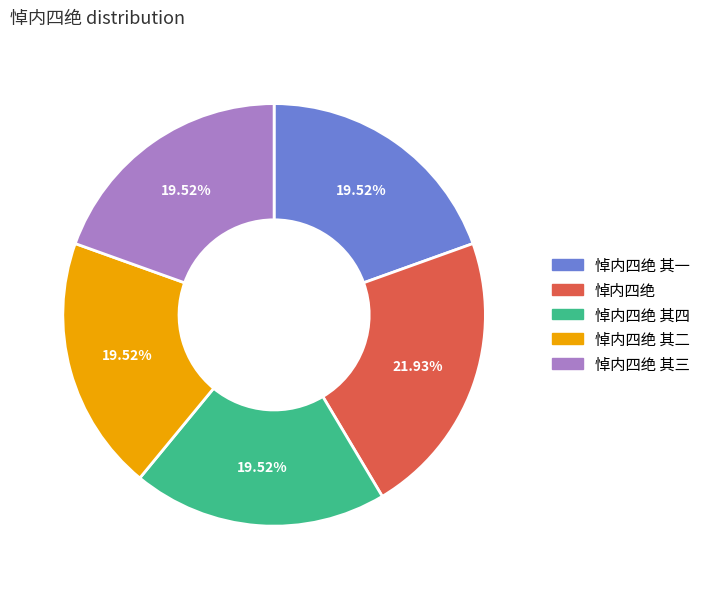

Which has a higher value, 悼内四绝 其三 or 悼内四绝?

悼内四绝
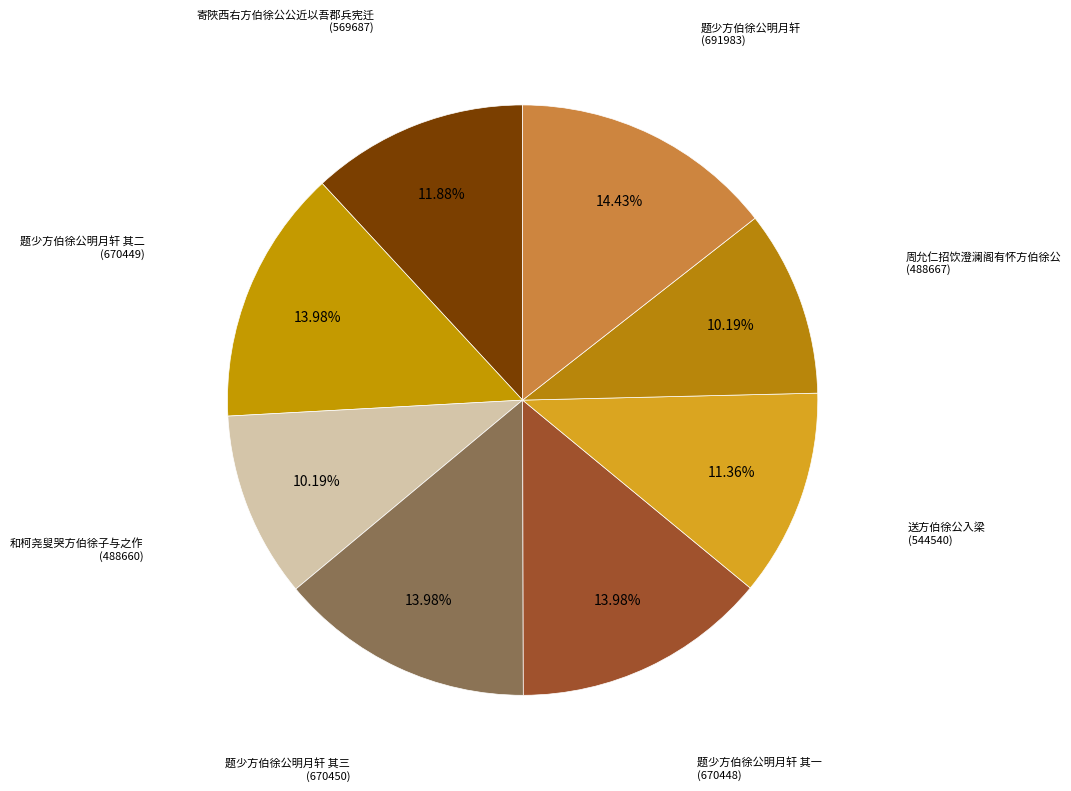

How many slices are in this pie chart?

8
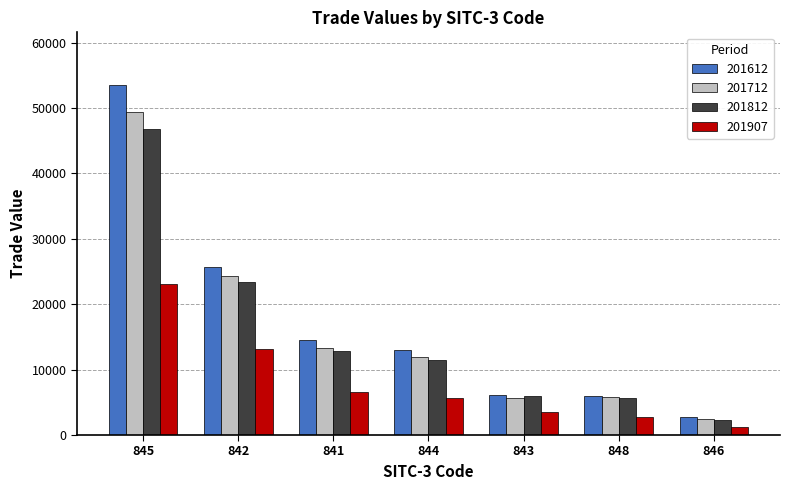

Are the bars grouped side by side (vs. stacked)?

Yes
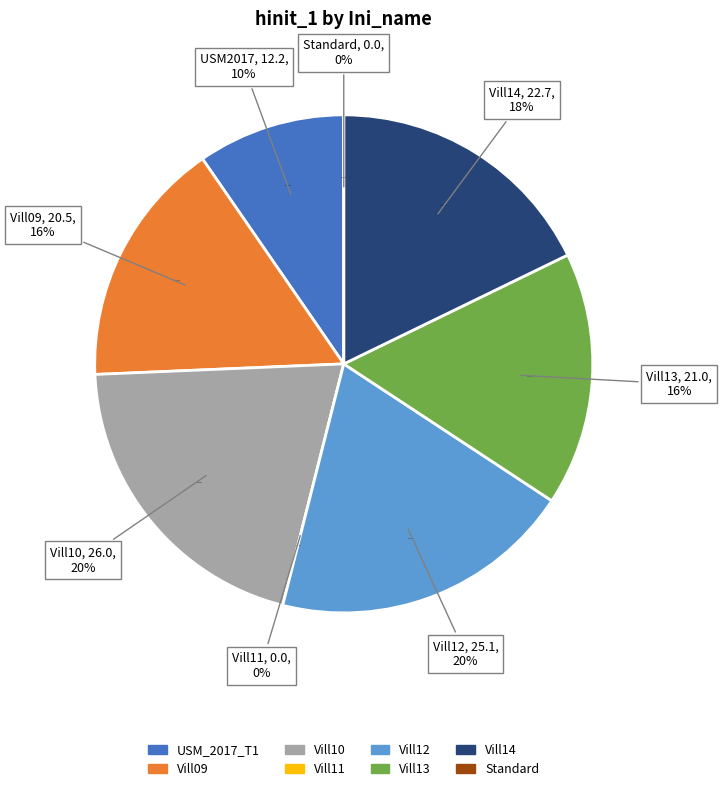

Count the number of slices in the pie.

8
------
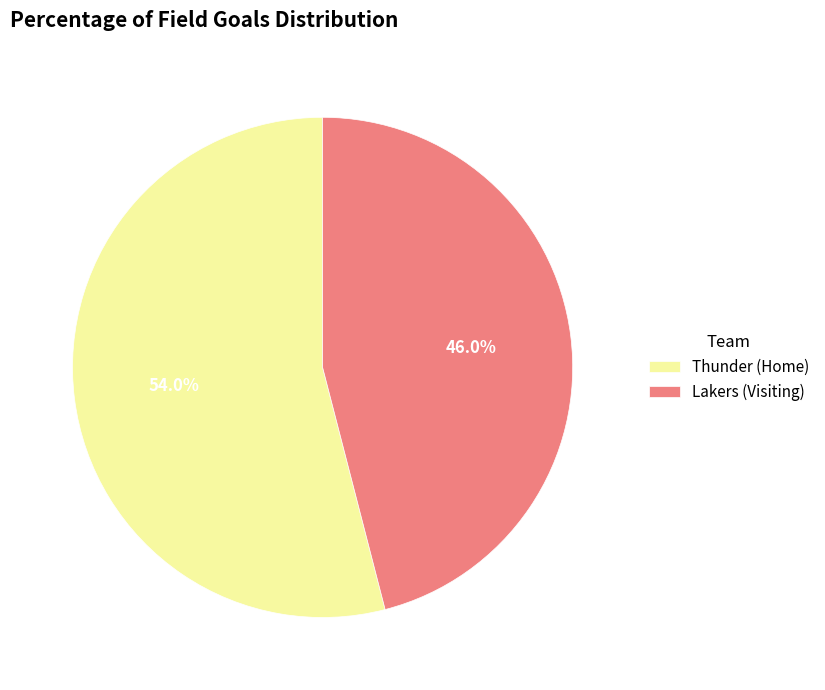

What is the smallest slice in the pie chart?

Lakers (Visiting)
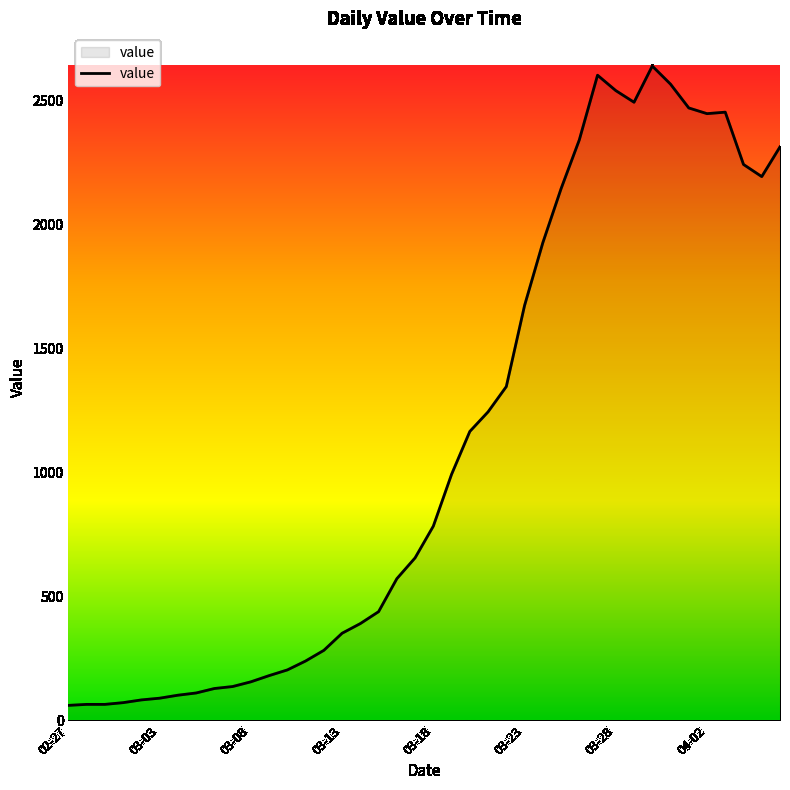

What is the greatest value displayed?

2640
------
• Aim of the exercise: Begin at the line that has "Which has a higher value, 悼内四绝 其三 or 悼内四绝?" and stop after the line that has "Count the number of slices in the pie.". Rewrite those records with every "slices" changed to "wedges", keep everything else unchanged, and leave out the pictures.

• Reply to the exercise:
Which has a higher value, 悼内四绝 其三 or 悼内四绝?

悼内四绝

How many wedges are in this pie chart?

8

Are the bars grouped side by side (vs. stacked)?

Yes

Count the number of wedges in the pie.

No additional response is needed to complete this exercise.